Adapting to a new normal
Training for Customs officers is at the heart of the WCO’s support to its members. The WCO, following the COVID-19 global health crisis, has adopted a new strategy focused on online training through their CLiKC!platform. Among the training delivered, customs officials can acquire knowledge on the latest risk management techniques, concealment methods and previously detected drug routes, based on the analysis of data collected through WCO’s Customs Enforcement Network. One of the most relevant instrument to improve Customs practices for enforcement and seizures is the Compendium of Customs Operational Practices for Enforcement and Seizures (COPES), available to WCO Members.

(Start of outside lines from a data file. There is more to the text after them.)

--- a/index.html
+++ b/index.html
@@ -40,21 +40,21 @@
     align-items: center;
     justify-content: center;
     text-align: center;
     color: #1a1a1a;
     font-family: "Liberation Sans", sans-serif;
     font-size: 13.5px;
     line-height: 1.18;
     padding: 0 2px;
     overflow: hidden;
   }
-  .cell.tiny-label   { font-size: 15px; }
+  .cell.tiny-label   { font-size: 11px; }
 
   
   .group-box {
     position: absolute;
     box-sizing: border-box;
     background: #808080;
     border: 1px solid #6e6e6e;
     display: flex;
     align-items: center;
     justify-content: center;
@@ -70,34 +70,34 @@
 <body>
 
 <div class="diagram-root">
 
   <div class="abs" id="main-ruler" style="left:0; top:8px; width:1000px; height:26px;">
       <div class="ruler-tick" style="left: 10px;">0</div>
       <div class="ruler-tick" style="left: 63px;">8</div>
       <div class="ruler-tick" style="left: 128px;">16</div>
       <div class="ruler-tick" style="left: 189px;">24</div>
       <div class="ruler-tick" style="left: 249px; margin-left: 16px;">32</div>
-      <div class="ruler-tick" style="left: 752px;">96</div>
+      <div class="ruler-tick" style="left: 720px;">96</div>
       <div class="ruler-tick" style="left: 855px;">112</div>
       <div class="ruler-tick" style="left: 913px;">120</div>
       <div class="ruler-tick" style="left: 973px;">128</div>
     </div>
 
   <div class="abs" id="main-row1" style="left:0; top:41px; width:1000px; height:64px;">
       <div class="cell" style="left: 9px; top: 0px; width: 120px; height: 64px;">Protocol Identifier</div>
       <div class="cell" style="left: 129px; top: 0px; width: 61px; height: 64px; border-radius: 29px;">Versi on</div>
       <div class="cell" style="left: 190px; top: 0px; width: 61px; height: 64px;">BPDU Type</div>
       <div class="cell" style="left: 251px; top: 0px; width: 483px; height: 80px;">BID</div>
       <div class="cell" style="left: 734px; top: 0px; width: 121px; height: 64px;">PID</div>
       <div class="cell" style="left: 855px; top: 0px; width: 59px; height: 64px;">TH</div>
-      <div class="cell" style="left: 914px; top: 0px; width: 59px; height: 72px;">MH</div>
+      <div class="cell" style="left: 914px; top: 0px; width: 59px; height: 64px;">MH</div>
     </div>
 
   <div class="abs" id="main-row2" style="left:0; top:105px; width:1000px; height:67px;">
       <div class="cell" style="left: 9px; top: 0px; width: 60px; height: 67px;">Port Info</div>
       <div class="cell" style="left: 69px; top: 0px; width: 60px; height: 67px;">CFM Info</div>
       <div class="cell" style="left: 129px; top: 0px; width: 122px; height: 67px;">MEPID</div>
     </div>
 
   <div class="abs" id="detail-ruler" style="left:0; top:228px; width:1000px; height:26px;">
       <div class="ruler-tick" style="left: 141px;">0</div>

Under the WCO’s Drugs and Precursors Programme, which aims at countering global illegal trade covering the cultivation, manufacturing, distribution and sale of substances subject to drug restriction and prohibition laws, a number of initiatives have been developed, often in cooperation with other law enforcement agencies.
These include the UNODC - WCO Container Control Programme (CCP) and its Port Control Units and Air Cargo Units, the Project AIRCOP with its Joint Airport Interdiction Taskforces established to strengthen airport controls and the newly-established WCO Project COLIBRI. This is a multidisciplinary initiative funded by the European Union which aims at monitoring and controlling General Aviation through an ambitious capacity building programme and sophisticated technological innovation.

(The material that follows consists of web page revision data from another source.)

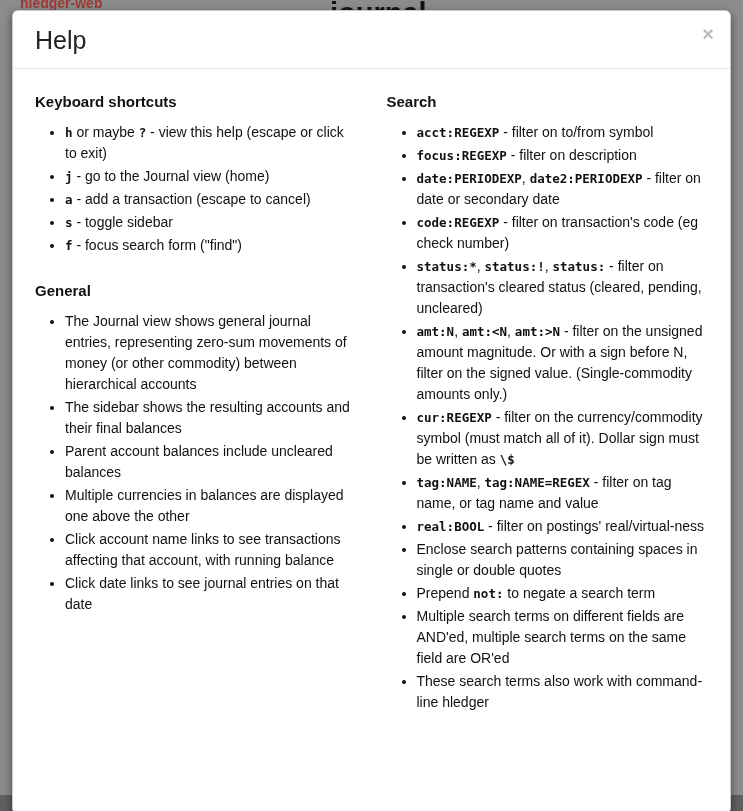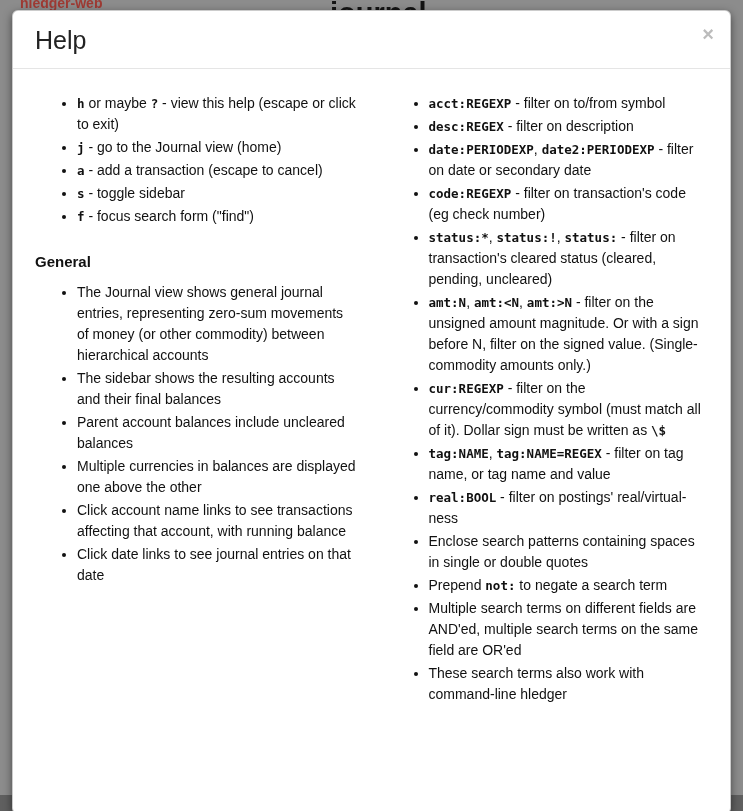--- a/index.html
+++ b/index.html
@@ -97,21 +97,21 @@
     margin: 0 0 12px 0;
   }
   .help-list {
     margin: 0 0 26px 0;
     padding-left: 30px;
     list-style: disc;
   }
   .help-list li {
     font-size: 14px;
     line-height: 21px;
-    margin: 0 0 2px 12px;
+    margin: 0 0 2px 0;
     color: #111;
   }
   .help-list code {
     font-family: "DejaVu Sans Mono", "Liberation Mono", monospace;
     font-weight: bold;
     font-size: 12.5px;
     color: #111;
   }
 </style>
 </head>
@@ -123,41 +123,43 @@
   <div class="bottom-strip"></div>
 </div>
 
 <div class="modal">
   <div class="modal-header">
     <h2 class="modal-title">Help</h2>
     <button class="modal-close">×</button>
   </div>
   <div class="modal-body">
     <div class="help-col">
+        <div class="section-heading">Keyboard shortcuts</div>
         <ul class="help-list">
           <li><code>h</code><span> or maybe </span><code>?</code><span> - view this help (escape or click to exit)</span></li>
           <li><code>j</code><span> - go to the Journal view (home)</span></li>
           <li><code>a</code><span> - add a transaction (escape to cancel)</span></li>
           <li><code>s</code><span> - toggle sidebar</span></li>
           <li><code>f</code><span> - focus search form ("find")</span></li>
         </ul>
         <div class="section-heading">General</div>
         <ul class="help-list">
           <li><span>The Journal view shows general journal entries, representing zero-sum movements of money (or other commodity) between hierarchical accounts</span></li>
           <li><span>The sidebar shows the resulting accounts and their final balances</span></li>
           <li><span>Parent account balances include uncleared balances</span></li>
           <li><span>Multiple currencies in balances are displayed one above the other</span></li>
           <li><span>Click account name links to see transactions affecting that account, with running balance</span></li>
           <li><span>Click date links to see journal entries on that date</span></li>
         </ul>
       </div>
     <div class="help-col">
+        <div class="section-heading">Search</div>
         <ul class="help-list">
           <li><code>acct:REGEXP</code><span> - filter on to/from symbol</span></li>
-          <li><code>desc:REGEX</code><span> - filter on description</span></li>
+          <li><code>focus:REGEXP</code><span> - filter on description</span></li>
           <li><code>date:PERIODEXP</code><span>, </span><code>date2:PERIODEXP</code><span> - filter on date or secondary date</span></li>
           <li><code>code:REGEXP</code><span> - filter on transaction's code (eg check number)</span></li>
           <li><code>status:*</code><span>, </span><code>status:!</code><span>, </span><code>status:</code><span> - filter on transaction's cleared status (cleared, pending, uncleared)</span></li>
           <li><code>amt:N</code><span>, </span><code>amt:&lt;N</code><span>, </span><code>amt:&gt;N</code><span> - filter on the unsigned amount magnitude. Or with a sign before N, filter on the signed value. (Single-commodity amounts only.)</span></li>
           <li><code>cur:REGEXP</code><span> - filter on the currency/commodity symbol (must match all of it). Dollar sign must be written as </span><code>\$</code></li>
           <li><code>tag:NAME</code><span>, </span><code>tag:NAME=REGEX</code><span> - filter on tag name, or tag name and value</span></li>
           <li><code>real:BOOL</code><span> - filter on postings' real/virtual-ness</span></li>
           <li><span>Enclose search patterns containing spaces in single or double quotes</span></li>
           <li><span>Prepend </span><code>not:</code><span> to negate a search term</span></li>
           <li><span>Multiple search terms on different fields are AND'ed, multiple search terms on the same field are OR'ed</span></li>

Since the onset of the pandemic, INTERPOL has worked closely with law enforcement in its 194 member countries to monitor changing drug trafficking patterns and share intelligence. The organization has regularly issued Purple Notices – which provide information on objects, devices and concealment methods used by criminals – through its secure I-24/7 communications channel.
One recent purple notice detailed how criminal groups were using food delivery services to traffic drugsduring government-imposed lockdowns.
The INTERPOL Secretary General has also repeatedly warned that organized crime will try to take advantage of the economic consequences of COVID-19 to sink proceeds from drug trafficking and other crimes into the legitimate economy – thus furthering their influence and money laundering potential.